Court Opinion

ID: 9429648
Source: CourtListenerOpinion
Date Created: 2023-08-02 23:27:28.597317+00
Date Added: 2024-06-11T17:23:20.613580
License: Public Domain

Justice White,
concurring.
I join fully in the opinion of the Court. I write separately only to point out that many of Justice Stevens’ remarks are beside the point when it is recalled that Brewer v. Williams, 430 U. S. 387 (1977), was a 5-4 decision and that four Members of the Court, including myself, were of the view that Detective Learning had done nothing wrong at all, let alone anything unconstitutional. Three of us observed: “To anyone not lost in the intricacies of the prophylactic *451rules of Miranda v.

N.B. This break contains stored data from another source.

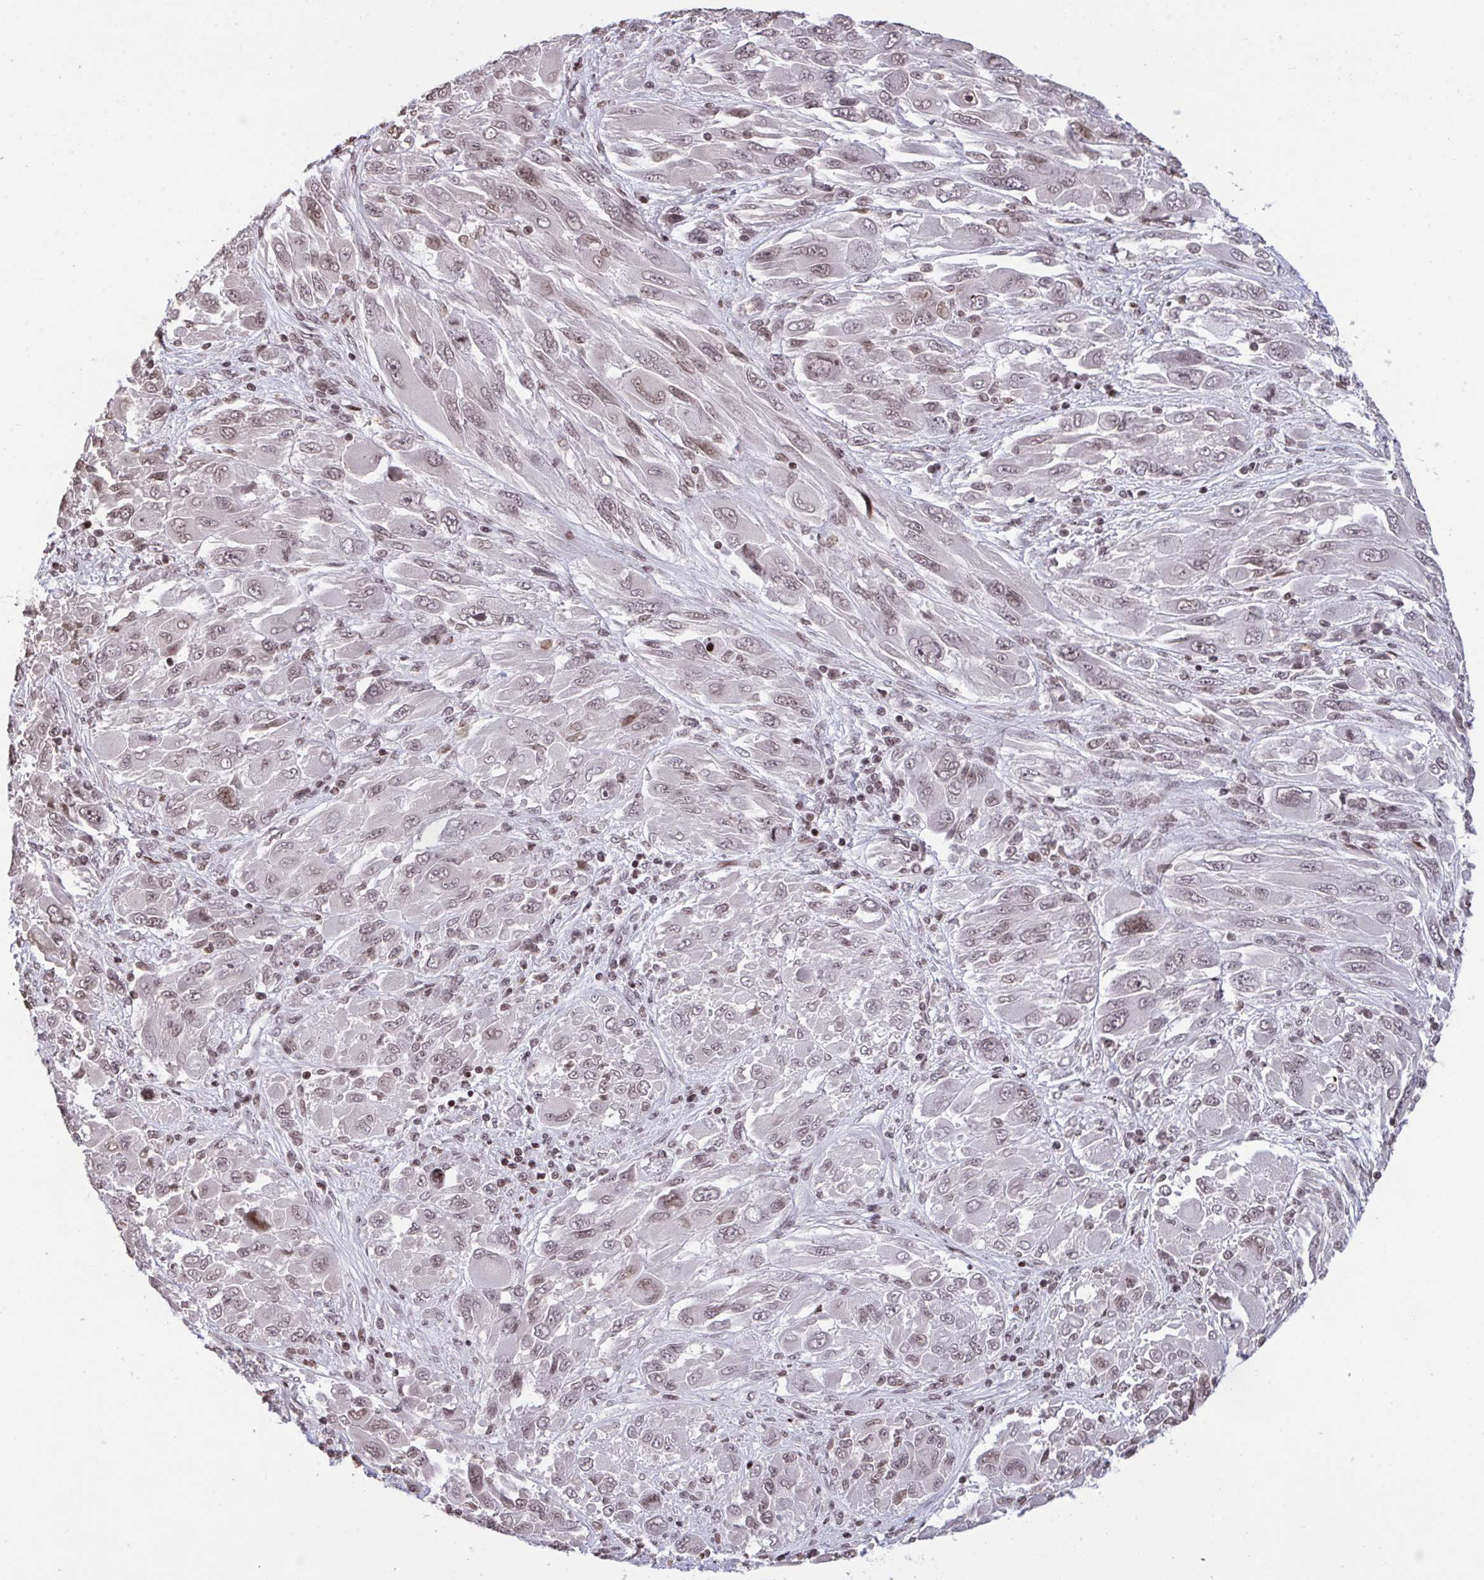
{"staining": {"intensity": "weak", "quantity": "25%-75%", "location": "nuclear"}, "tissue": "melanoma", "cell_type": "Tumor cells", "image_type": "cancer", "snomed": [{"axis": "morphology", "description": "Malignant melanoma, NOS"}, {"axis": "topography", "description": "Skin"}], "caption": "An image of malignant melanoma stained for a protein displays weak nuclear brown staining in tumor cells. (DAB = brown stain, brightfield microscopy at high magnification).", "gene": "NIP7", "patient": {"sex": "female", "age": 91}}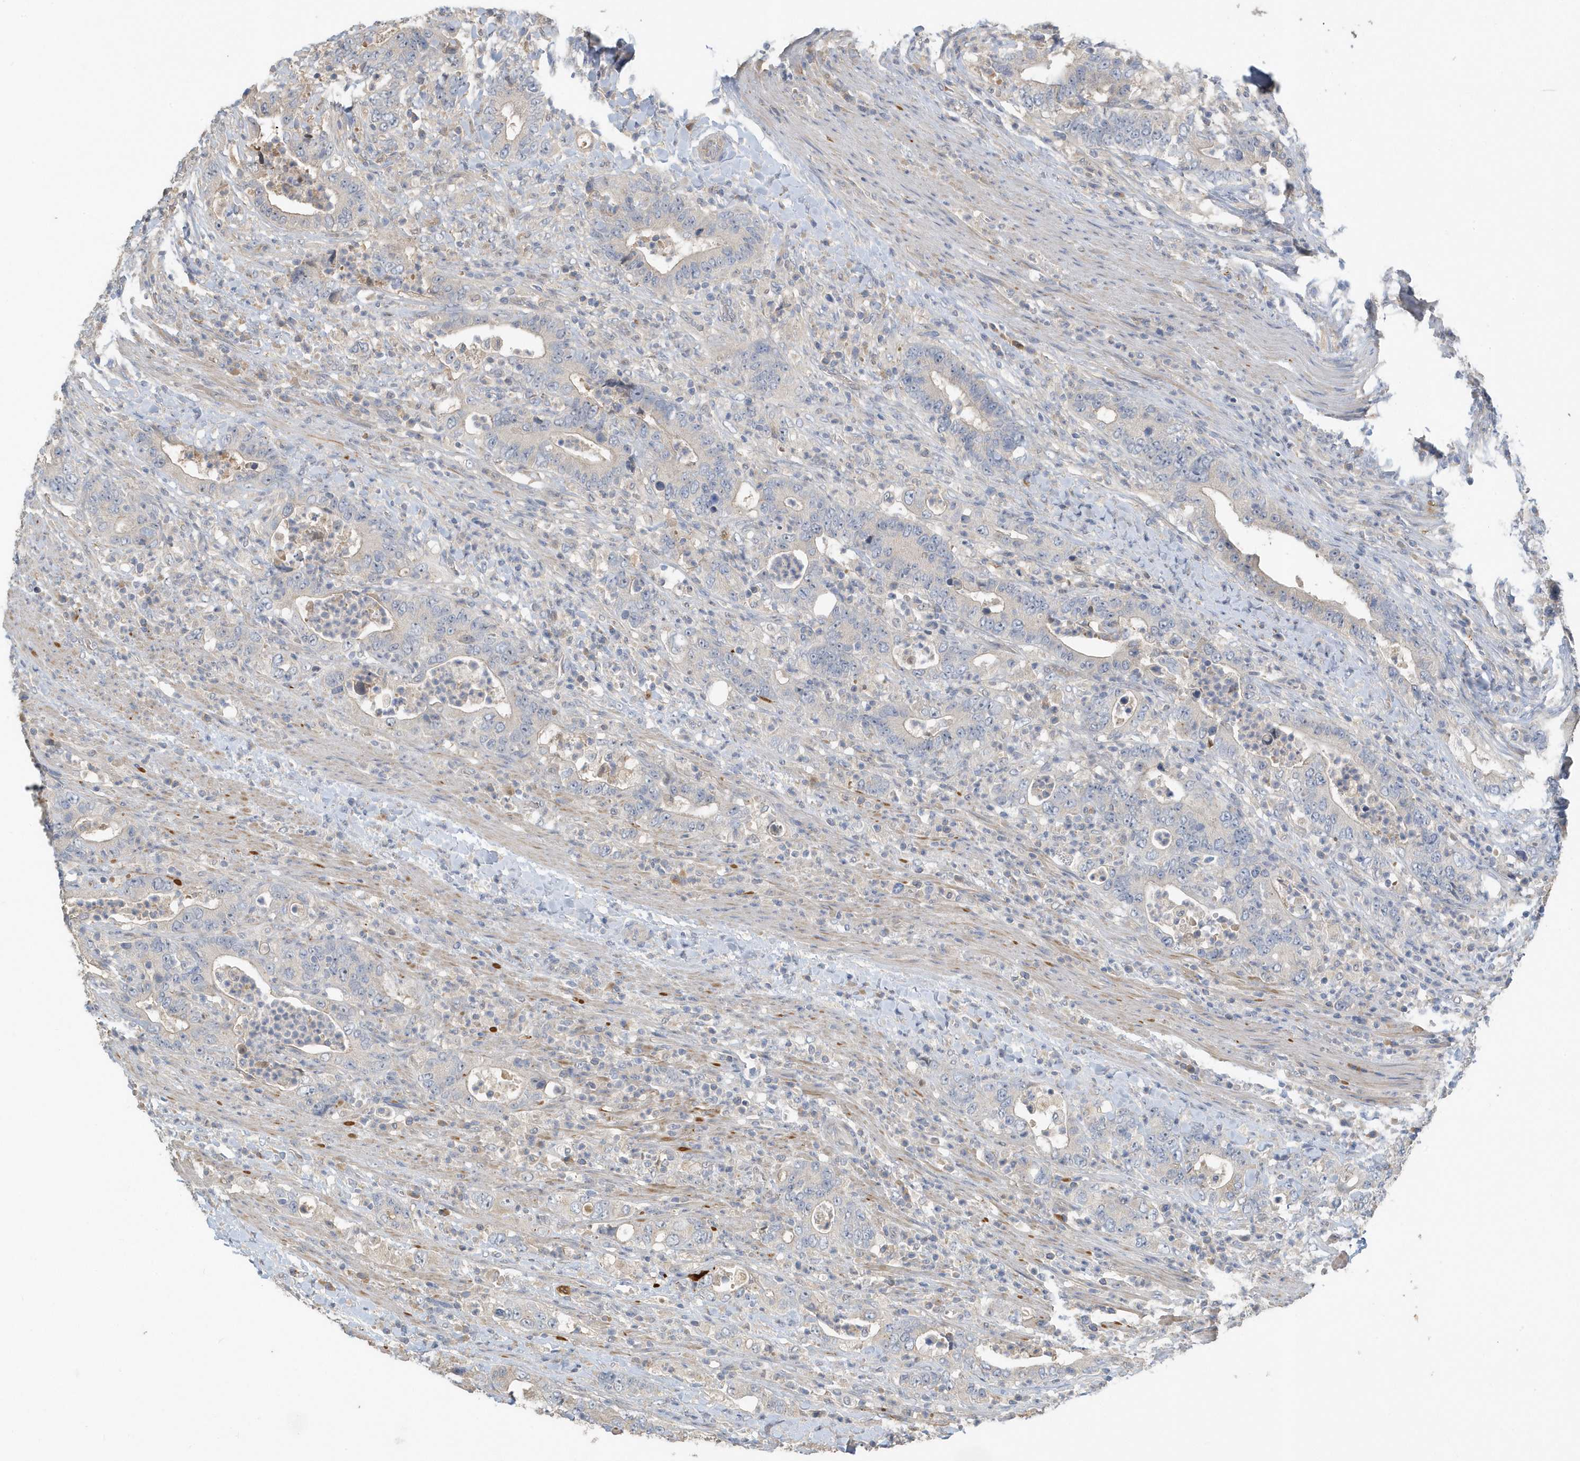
{"staining": {"intensity": "negative", "quantity": "none", "location": "none"}, "tissue": "colorectal cancer", "cell_type": "Tumor cells", "image_type": "cancer", "snomed": [{"axis": "morphology", "description": "Adenocarcinoma, NOS"}, {"axis": "topography", "description": "Colon"}], "caption": "Tumor cells show no significant positivity in adenocarcinoma (colorectal).", "gene": "USP53", "patient": {"sex": "female", "age": 75}}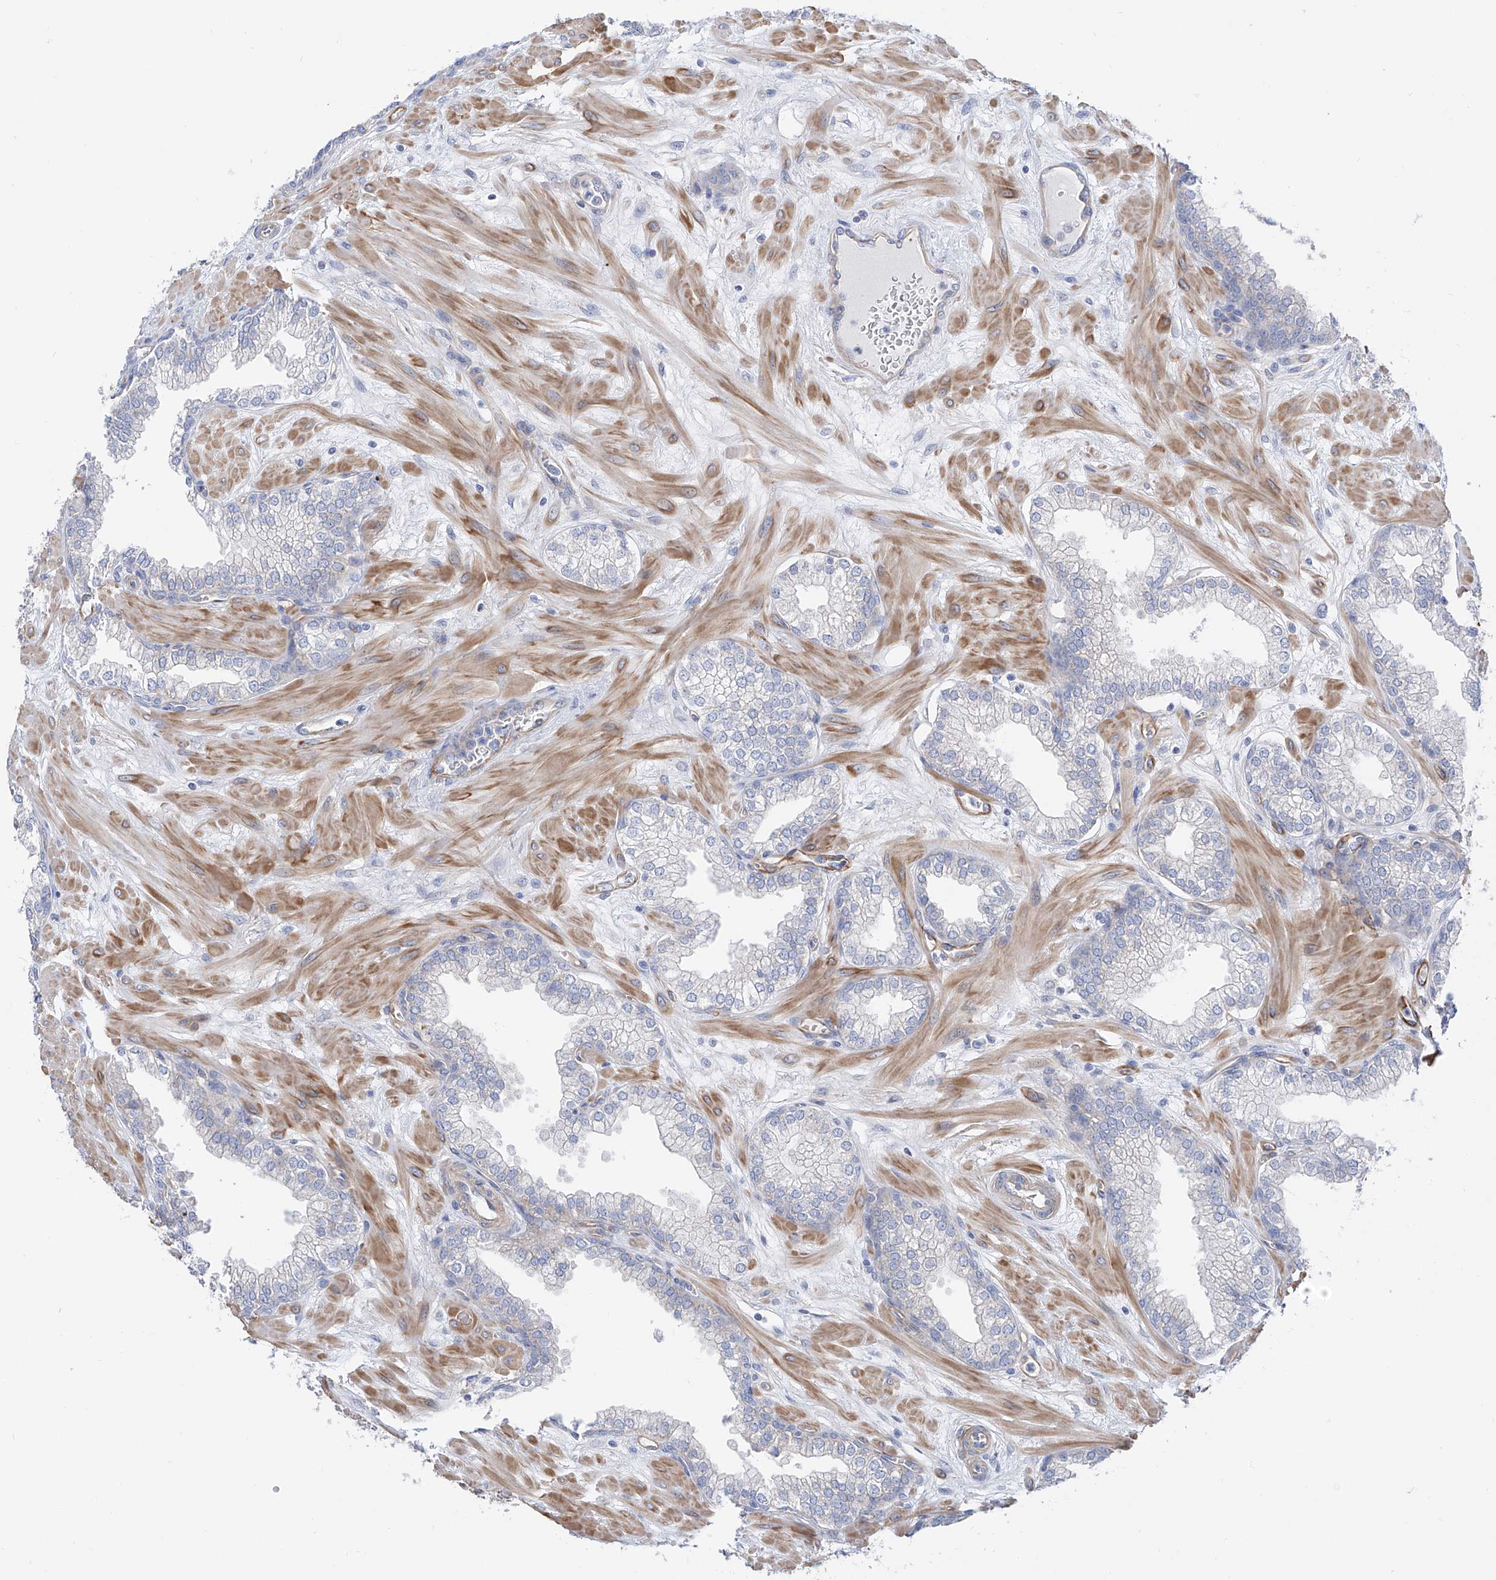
{"staining": {"intensity": "weak", "quantity": "<25%", "location": "cytoplasmic/membranous"}, "tissue": "prostate", "cell_type": "Glandular cells", "image_type": "normal", "snomed": [{"axis": "morphology", "description": "Normal tissue, NOS"}, {"axis": "morphology", "description": "Urothelial carcinoma, Low grade"}, {"axis": "topography", "description": "Urinary bladder"}, {"axis": "topography", "description": "Prostate"}], "caption": "Glandular cells show no significant protein expression in unremarkable prostate. (DAB IHC with hematoxylin counter stain).", "gene": "LCA5", "patient": {"sex": "male", "age": 60}}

Arizona, the result in this case seems utterly senseless . . . .” Id., at 438. It is thus an unjustified reflection on Detective Learning to say that he “decide[d] to dispense with the requirements of law,” post, this page, or that he decided “to take procedural shortcuts instead of complying with the law,” post, at 457. He was no doubt acting as many competent police officers would have acted under similar circumstances and in light of the then-existing law. That five Justices later thought he was mistaken does not call for making him out to be a villain or for a lecture on deliberate police misconduct and its resulting costs to society.